If credentials are missing, every test that needs an LLM is skipped with a clear message listing the variables it expected.

CI pipelines

.env.local is not committed and won't exist in CI. Configure your pipeline to inject the same RAMPART_TEST_OPENAI_* variables (either as secrets for the key flow, or via a workload identity federation / managed identity for the Entra flow) and run the same pytest command.
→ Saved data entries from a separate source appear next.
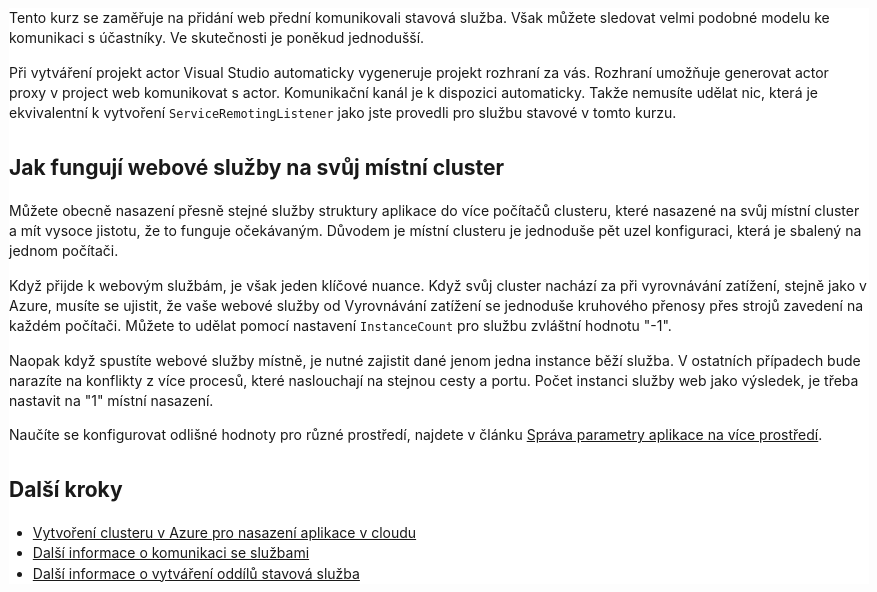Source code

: Tento kurz se zaměřuje na přidání web přední komunikovali stavová služba. Však můžete sledovat velmi podobné modelu ke komunikaci s účastníky. Ve skutečnosti je poněkud jednodušší.

Při vytváření projekt actor Visual Studio automaticky vygeneruje projekt rozhraní za vás. Rozhraní umožňuje generovat actor proxy v project web komunikovat s actor. Komunikační kanál je k dispozici automaticky. Takže nemusíte udělat nic, která je ekvivalentní k vytvoření `ServiceRemotingListener` jako jste provedli pro službu stavové v tomto kurzu.

## <a name="how-web-services-work-on-your-local-cluster"></a>Jak fungují webové služby na svůj místní cluster

Můžete obecně nasazení přesně stejné služby struktury aplikace do více počítačů clusteru, které nasazené na svůj místní cluster a mít vysoce jistotu, že to funguje očekávaným. Důvodem je místní clusteru je jednoduše pět uzel konfiguraci, která je sbalený na jednom počítači.

Když přijde k webovým službám, je však jeden klíčové nuance. Když svůj cluster nachází za při vyrovnávání zatížení, stejně jako v Azure, musíte se ujistit, že vaše webové služby od Vyrovnávání zatížení se jednoduše kruhového přenosy přes strojů zavedení na každém počítači. Můžete to udělat pomocí nastavení `InstanceCount` pro službu zvláštní hodnotu "-1".

Naopak když spustíte webové služby místně, je nutné zajistit dané jenom jedna instance běží služba. V ostatních případech bude narazíte na konflikty z více procesů, které naslouchají na stejnou cesty a portu. Počet instanci služby web jako výsledek, je třeba nastavit na "1" místní nasazení.

Naučíte se konfigurovat odlišné hodnoty pro různé prostředí, najdete v článku [Správa parametry aplikace na více prostředí](service-fabric-manage-multiple-environment-app-configuration.md).

## <a name="next-steps"></a>Další kroky

- [Vytvoření clusteru v Azure pro nasazení aplikace v cloudu](service-fabric-cluster-creation-via-portal.md)
- [Další informace o komunikaci se službami](service-fabric-connect-and-communicate-with-services.md)
- [Další informace o vytváření oddílů stavová služba](service-fabric-concepts-partitioning.md)



[vs-add-new-service]: ./media/service-fabric-add-a-web-frontend/vs-add-new-service.png
[vs-new-service-dialog]: ./media/service-fabric-add-a-web-frontend/vs-new-service-dialog.png
[vs-new-aspnet-project-dialog]: ./media/service-fabric-add-a-web-frontend/vs-new-aspnet-project-dialog.png
[browser-aspnet-template-values]: ./media/service-fabric-add-a-web-frontend/browser-aspnet-template-values.png
[vs-add-class-library-project]: ./media/service-fabric-add-a-web-frontend/vs-add-class-library-project.png
[vs-add-class-library-reference]: ./media/service-fabric-add-a-web-frontend/vs-add-class-library-reference.png
[vs-services-nuget-package]: ./media/service-fabric-add-a-web-frontend/vs-services-nuget-package.png
[browser-aspnet-counter-value]: ./media/service-fabric-add-a-web-frontend/browser-aspnet-counter-value.png
[vs-configuration-manager]: ./media/service-fabric-add-a-web-frontend/vs-configuration-manager.png
[vs-create-platform]: ./media/service-fabric-add-a-web-frontend/vs-create-platform.png



[dotnetcore-install]: https://www.microsoft.com/net/core#windows
[api-management-landing-page]: https://azure.microsoft.com/en-us/services/api-management/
Adding new integration tests

Request the llm_config fixture in any test method that needs a live LLM. It yields an LLMConfig you can hand to any RAMPART component — judges, drivers, generators, or anything else built on the PyRIT bridge.

Python
from rampart.core.llm import LLMConfig


class TestMyComponent:
    async def test_does_the_right_thing_async(
        self,
        llm_config: LLMConfig,
    ) -> None:
        component = YourLLMBasedComponent(llm=llm_config, ...)
        # ... exercise the component, assert outcomes

The fixture handles credential lookup and skipping; tests don't need to read env vars or check for missing keys themselves.

If your component evaluates transcripts, tests/integration/fixtures.py exposes helpers such as make_turn and make_eval_context for building realistic EvalContext shapes — reuse them rather than inlining Turn / Response construction.

Follow the same naming and typing rules as unit tests — group tests into TestX classes by integration surface, suffix async tests with _async, and annotate test methods with -> None.